SOURCE INFORMATION START
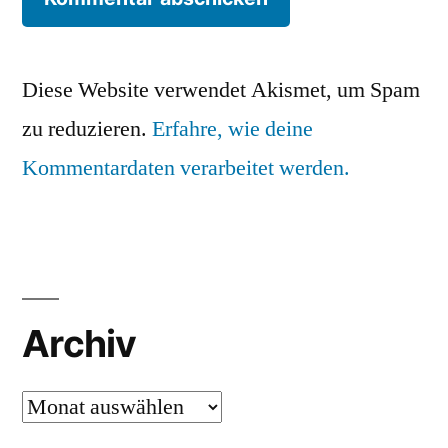
Diese Website verwendet Akismet, um Spam
zu reduzieren.
Erfahre, wie deine
Kommentardaten verarbeitet werden.
Archiv
Archiv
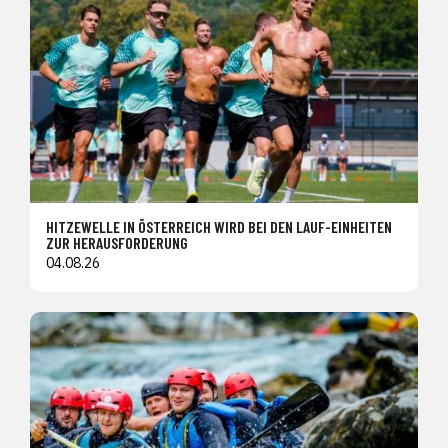
HITZEWELLE IN ÖSTERREICH WIRD BEI DEN LAUF-EINHEITEN
ZUR HERAUSFORDERUNG
04.08.26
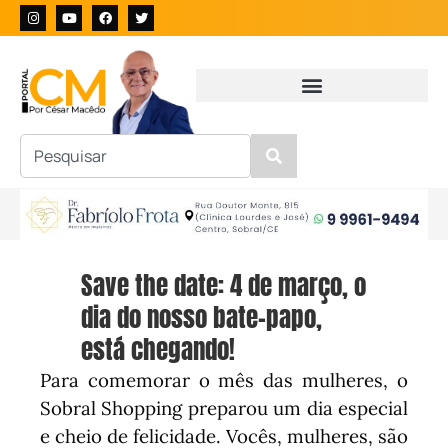
Save the date: 4 de março, o
dia do nosso bate-papo,
está chegando!
Para comemorar o mês das mulheres, o
Sobral Shopping preparou um dia especial
e cheio de felicidade. Vocês, mulheres, são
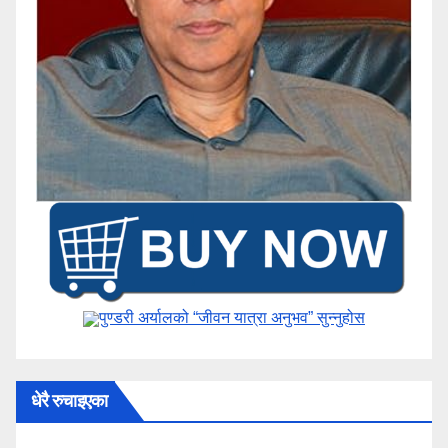
पुण्डरी अर्यालको “जीवन यात्रा अनुभव” ​सुन्नुहोस
धेरै रुचाइएका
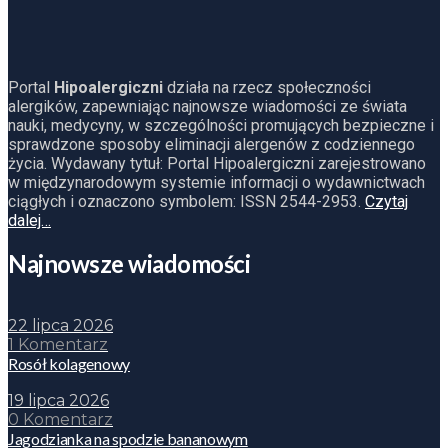
Portal
Hipoalergiczni
działa na rzecz społeczności
alergików, zapewniając najnowsze wiadomości ze świata
nauki, medycyny, w szczególności promujących bezpieczne i
sprawdzone sposoby eliminacji alergenów z codziennego
życia. Wydawany tytuł: Portal Hipoalergiczni zarejestrowano
w międzynarodowym systemie informacji o wydawnictwach
ciągłych i oznaczono symbolem: ISSN 2544-2953.
Czytaj
dalej…
Najnowsze wiadomości
22 lipca 2026
1 Komentarz
Rosół kolagenowy
19 lipca 2026
0 Komentarz
Jagodzianka na spodzie bananowym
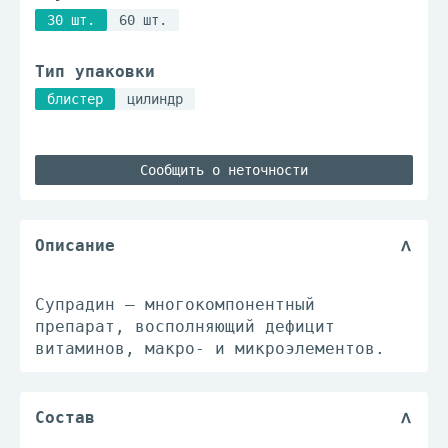
30 шт.
60 шт.
Тип упаковки
блистер
цилиндр
Сообщить о неточности
Описание
Супрадин – многокомпонентный
препарат, восполняющий дефицит
витаминов, макро- и микроэлементов.
Состав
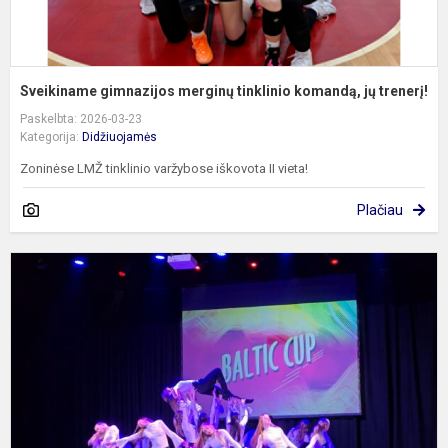
Sveikiname gimnazijos merginų tinklinio komandą, jų trenerį!
Paskelbta: 2026-03-23
Kategorija:
Didžiuojamės
Zoninėse LMŽ tinklinio varžybose iškovota II vieta!
Plačiau
S
„
it
k
ir
v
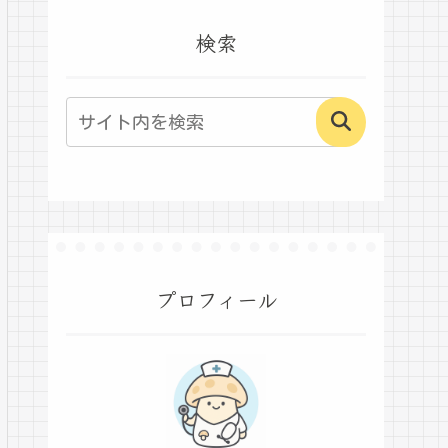
検索
プロフィール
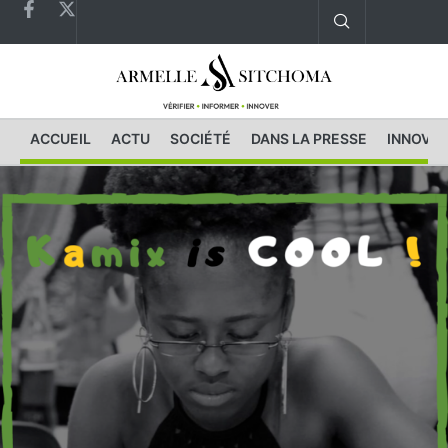
ACCUEIL
ACTU
SOCIÉTÉ
DANS LA PRESSE
INNOVAT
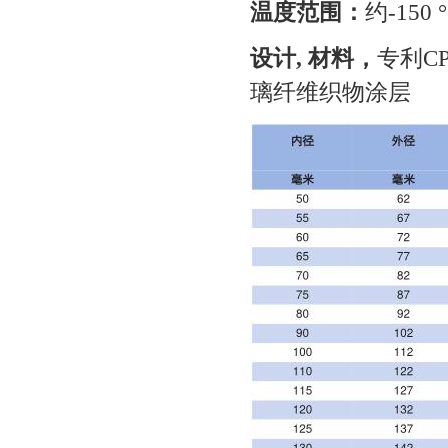
温度范围：
约-150 
设计, 材料，
专利C
璃纤维织物涂层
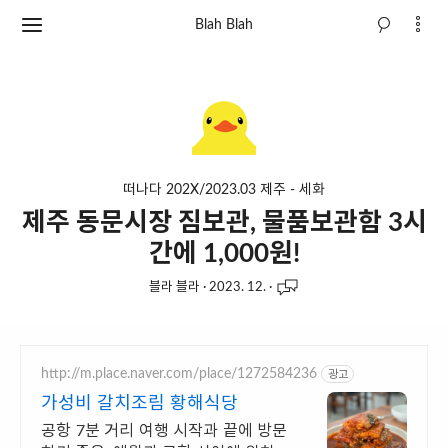
Blah Blah
떠나다 202X/2023.03 제주 - 세화
제주 동문시장 짐보관, 물품보관함 3시
간에 1,000원!
블라 블라
·
2023. 12.
·
http://m.place.naver.com/place/1272584236
광고
가성비 갈치조림 황해식당
공항 7분 거리 여행 시작과 끝에 방문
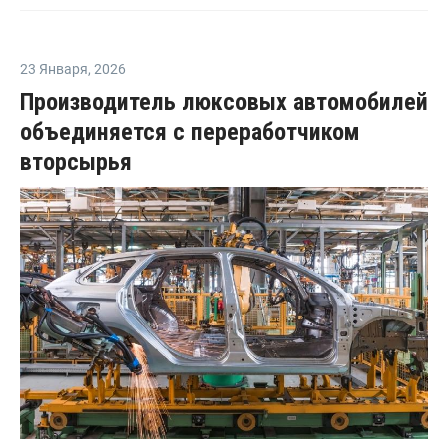
23 Января
,
2026
Производитель люксовых автомобилей
объединяется с переработчиком
вторсырья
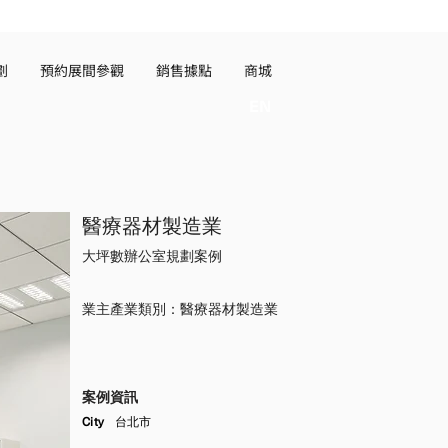
劃
預約展間參觀
銷售據點
商城
EN
醫療器材製造業
大坪數辦公室規劃案例
業主產業類別：醫療器材製造業
​案例資訊
City
台北
市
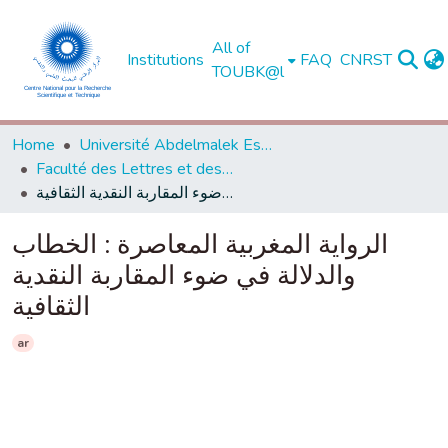
All of
Institutions
FAQ
CNRST
TOUBK@l
Home
Université Abdelmalek Essaadi - Tétouan
Faculté des Lettres et des Sciences Humaines - Tétouan
الرواية المغربية المعاصرة : الخطاب والدلالة في ضوء المقاربة النقدية الثقافية
الرواية المغربية المعاصرة : الخطاب
والدلالة في ضوء المقاربة النقدية
الثقافية
ar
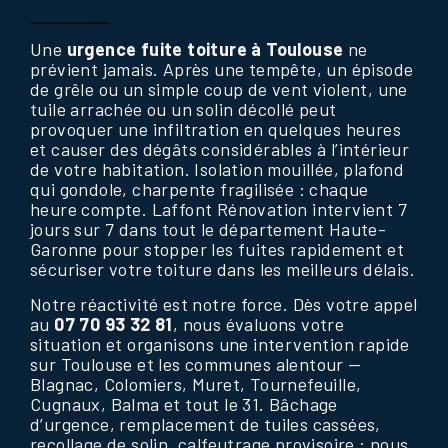
Une
urgence fuite toiture à Toulouse
ne
prévient jamais. Après une tempête, un épisode
de grêle ou un simple coup de vent violent, une
tuile arrachée ou un solin décollé peut
provoquer une infiltration en quelques heures
et causer des dégâts considérables à l’intérieur
de votre habitation. Isolation mouillée, plafond
qui gondole, charpente fragilisée : chaque
heure compte. Laffont Rénovation intervient 7
jours sur 7 dans tout le département Haute-
Garonne pour stopper les fuites rapidement et
sécuriser votre toiture dans les meilleurs délais.
Notre réactivité est notre force. Dès votre appel
au
07 70 93 32 81
, nous évaluons votre
situation et organisons une intervention rapide
sur Toulouse et les communes alentour —
Blagnac, Colomiers, Muret, Tournefeuille,
Cugnaux, Balma et tout le 31. Bâchage
d’urgence, remplacement de tuiles cassées,
recollage de solin, calfeutrage provisoire : nous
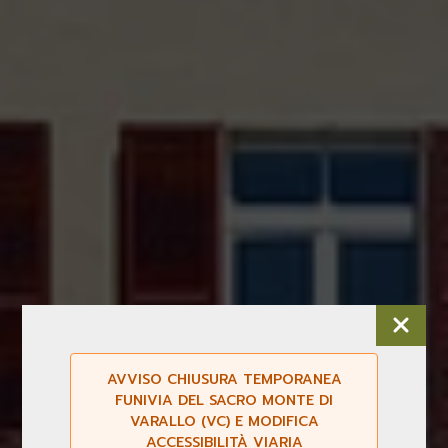
AVVISO CHIUSURA TEMPORANEA
FUNIVIA DEL SACRO MONTE DI
VARALLO (VC) E MODIFICA
ACCESSIBILITÀ VIARIA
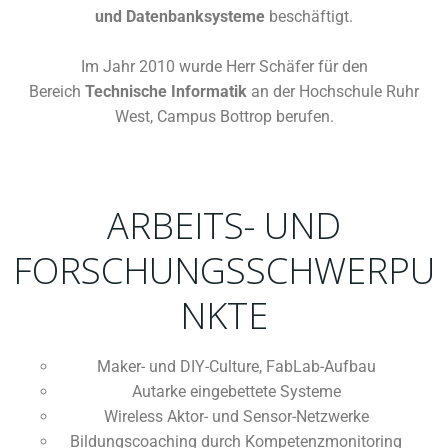
und Datenbanksysteme
beschäftigt.
Im Jahr 2010 wurde Herr Schäfer für den
Bereich
Technische Informatik
an der Hochschule Ruhr
West, Campus Bottrop berufen.
ARBEITS- UND
FORSCHUNGSSCHWERPU
NKTE
Maker- und DIY-Culture, FabLab-Aufbau
Autarke eingebettete Systeme
Wireless Aktor- und Sensor-Netzwerke
Bildungscoaching durch Kompetenzmonitoring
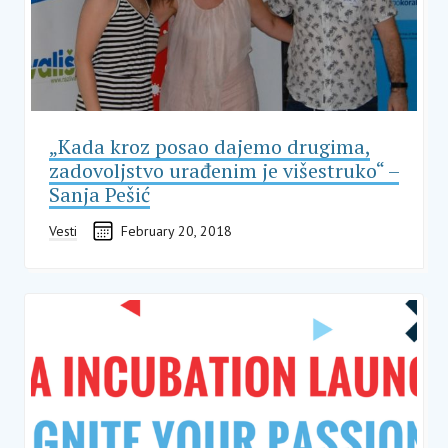
„Kada kroz posao dajemo drugima,
zadovoljstvo urađenim je višestruko“ –
Sanja Pešić
Vesti
February 20, 2018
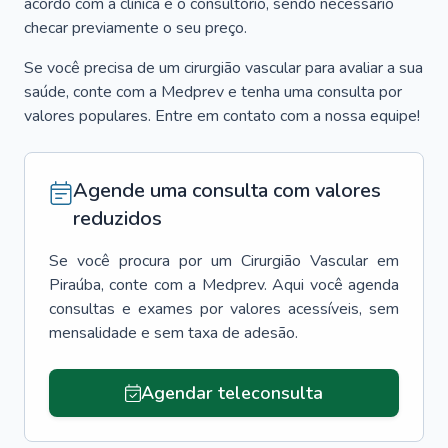
acordo com a clínica e o consultório, sendo necessário
checar previamente o seu preço.
Se você precisa de um cirurgião vascular para avaliar a sua
saúde, conte com a Medprev e tenha uma consulta por
valores populares. Entre em contato com a nossa equipe!
Agende uma consulta com valores
reduzidos
Se você procura por um
Cirurgião Vascular
em
Piraúba
, conte com a Medprev. Aqui você agenda
consultas e exames por valores acessíveis, sem
mensalidade e sem taxa de adesão.
Agendar teleconsulta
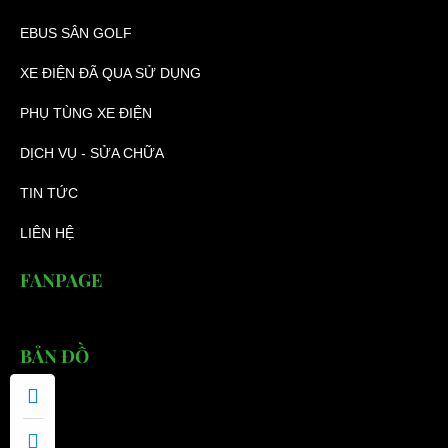
EBUS SÂN GOLF
XE ĐIỆN ĐÃ QUA SỬ DỤNG
PHỤ TÙNG XE ĐIỆN
DỊCH VỤ - SỬA CHỮA
TIN TỨC
LIÊN HỆ
FANPAGE
BẢN ĐỒ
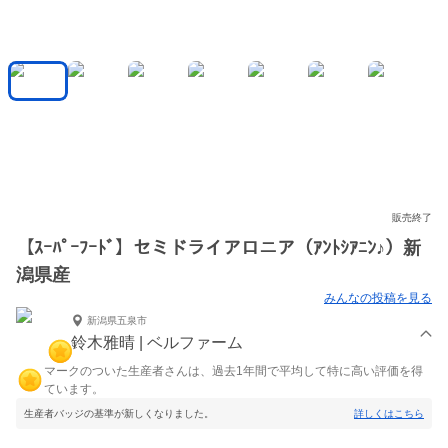
販売終了
【ｽｰﾊﾟｰﾌｰﾄﾞ】セミドライアロニア（ｱﾝﾄｼｱﾆﾝ♪）新
潟県産
みんなの投稿を見る
新潟県五泉市
鈴木雅晴 | ベルファーム
マークのついた生産者さんは、過去1年間で平均して特に高い評価を得
ています。
生産者バッジの基準が新しくなりました。
詳しくはこちら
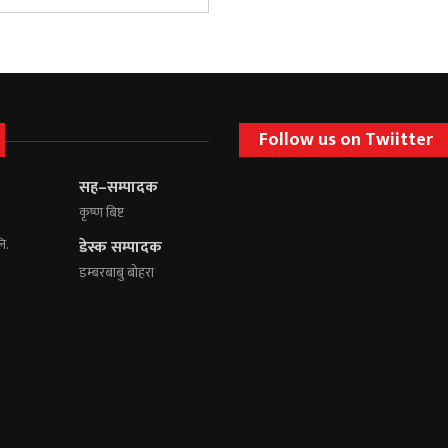
Follow us on Twiitter
सह–सम्पादक
कृष्ण बिष्ट
लि.
डेस्क सम्पादक
डम्बरबाबु बोहरा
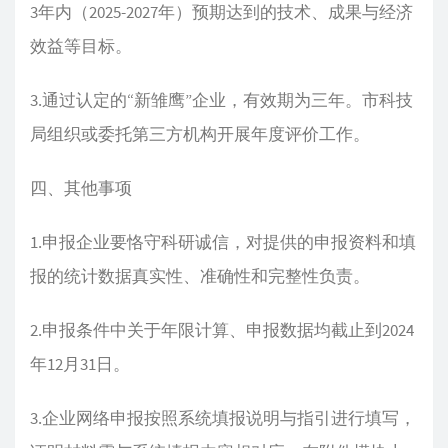
3年内（2025-2027年）预期达到的技术、成果与经济
效益等目标。
3.通过认定的“新雏鹰”企业，有效期为三年。市科技
局组织或委托第三方机构开展年度评价工作。
四、其他事项
1.申报企业要恪守科研诚信，对提供的申报资料和填
报的统计数据真实性、准确性和完整性负责。
2.申报条件中关于年限计算、申报数据均截止到2024
年12月31日。
3.企业网络申报按照系统填报说明与指引进行填写，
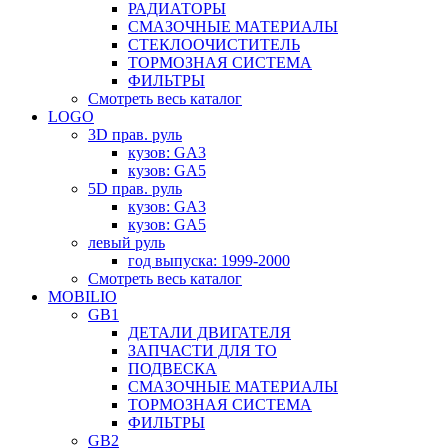
РАДИАТОРЫ
СМАЗОЧНЫЕ МАТЕРИАЛЫ
СТЕКЛООЧИСТИТЕЛЬ
ТОРМОЗНАЯ СИСТЕМА
ФИЛЬТРЫ
Смотреть весь каталог
LOGO
3D прав. руль
кузов: GA3
кузов: GA5
5D прав. руль
кузов: GA3
кузов: GA5
левый руль
год выпуска: 1999-2000
Смотреть весь каталог
MOBILIO
GB1
ДЕТАЛИ ДВИГАТЕЛЯ
ЗАПЧАСТИ ДЛЯ ТО
ПОДВЕСКА
СМАЗОЧНЫЕ МАТЕРИАЛЫ
ТОРМОЗНАЯ СИСТЕМА
ФИЛЬТРЫ
GB2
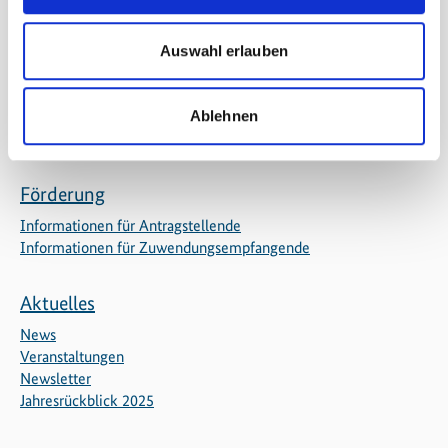
Regionale Aktivitäten
Partner
Auswahl erlauben
Netzwerk
Baumpflanzaktion
Ablehnen
Projekte
Förderung
Informationen für Antragstellende
Informationen für Zuwendungsempfangende
Aktuelles
News
Veranstaltungen
Newsletter
Jahresrückblick 2025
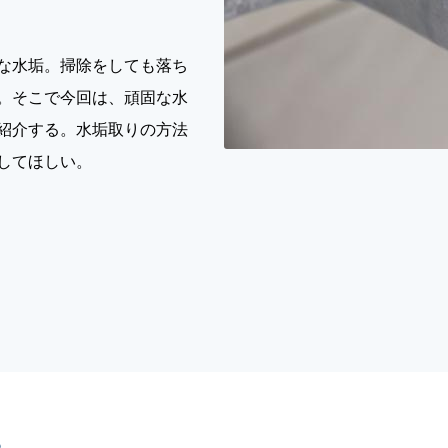
な水垢。掃除をしても落ち
。そこで今回は、頑固な水
紹介する。水垢取りの方法
してほしい。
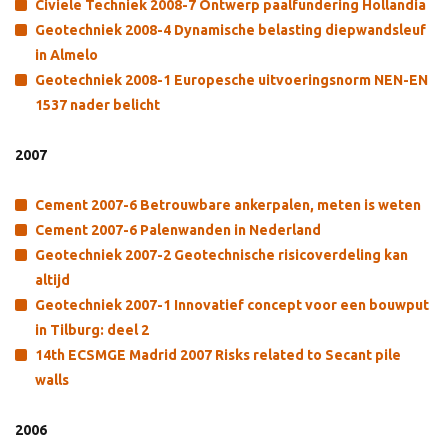
Civiele Techniek 2008-7 Ontwerp paalfundering Hollandia
Geotechniek 2008-4 Dynamische belasting diepwandsleuf
in Almelo
Geotechniek 2008-1 Europesche uitvoeringsnorm NEN-EN
1537 nader belicht
2007
Cement 2007-6 Betrouwbare ankerpalen, meten is weten
Cement 2007-6 Palenwanden in Nederland
Geotechniek 2007-2 Geotechnische risicoverdeling kan
altijd
Geotechniek 2007-1 Innovatief concept voor een bouwput
in Tilburg: deel 2
14th ECSMGE Madrid 2007 Risks related to Secant pile
walls
2006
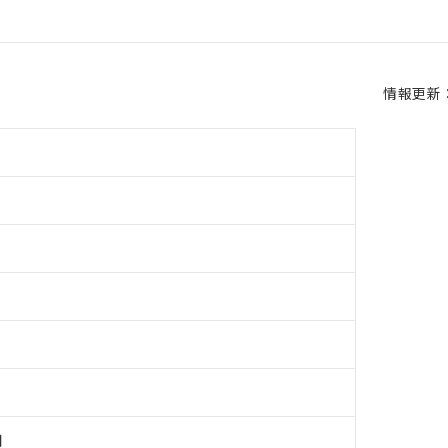
情報更新：2
用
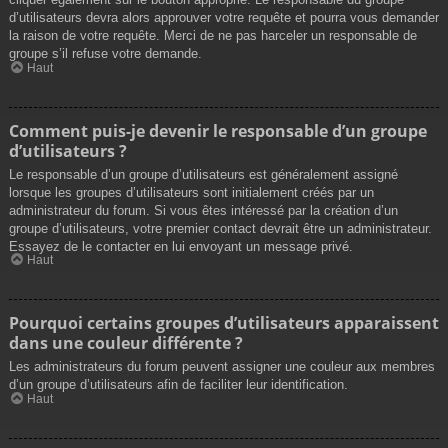
d’utilisateurs devra alors approuver votre requête et pourra vous demander
la raison de votre requête. Merci de ne pas harceler un responsable de
groupe s’il refuse votre demande.
Haut
Comment puis-je devenir le responsable d’un groupe
d’utilisateurs ?
Le responsable d’un groupe d’utilisateurs est généralement assigné
lorsque les groupes d’utilisateurs sont initialement créés par un
administrateur du forum. Si vous êtes intéressé par la création d’un
groupe d’utilisateurs, votre premier contact devrait être un administrateur.
Essayez de le contacter en lui envoyant un message privé.
Haut
Pourquoi certains groupes d’utilisateurs apparaissent
dans une couleur différente ?
Les administrateurs du forum peuvent assigner une couleur aux membres
d’un groupe d’utilisateurs afin de faciliter leur identification.
Haut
SOURCE INFORMATION END
## [WHAT THE EXERCISE ASKS]
Please return a copy of each line in the entries that has the string "Tétouan".

## [YOUR RESPONSE]
Université Abdelmalek Essaadi - Tétouan
Faculté des Lettres et des Sciences Humaines - Tétouan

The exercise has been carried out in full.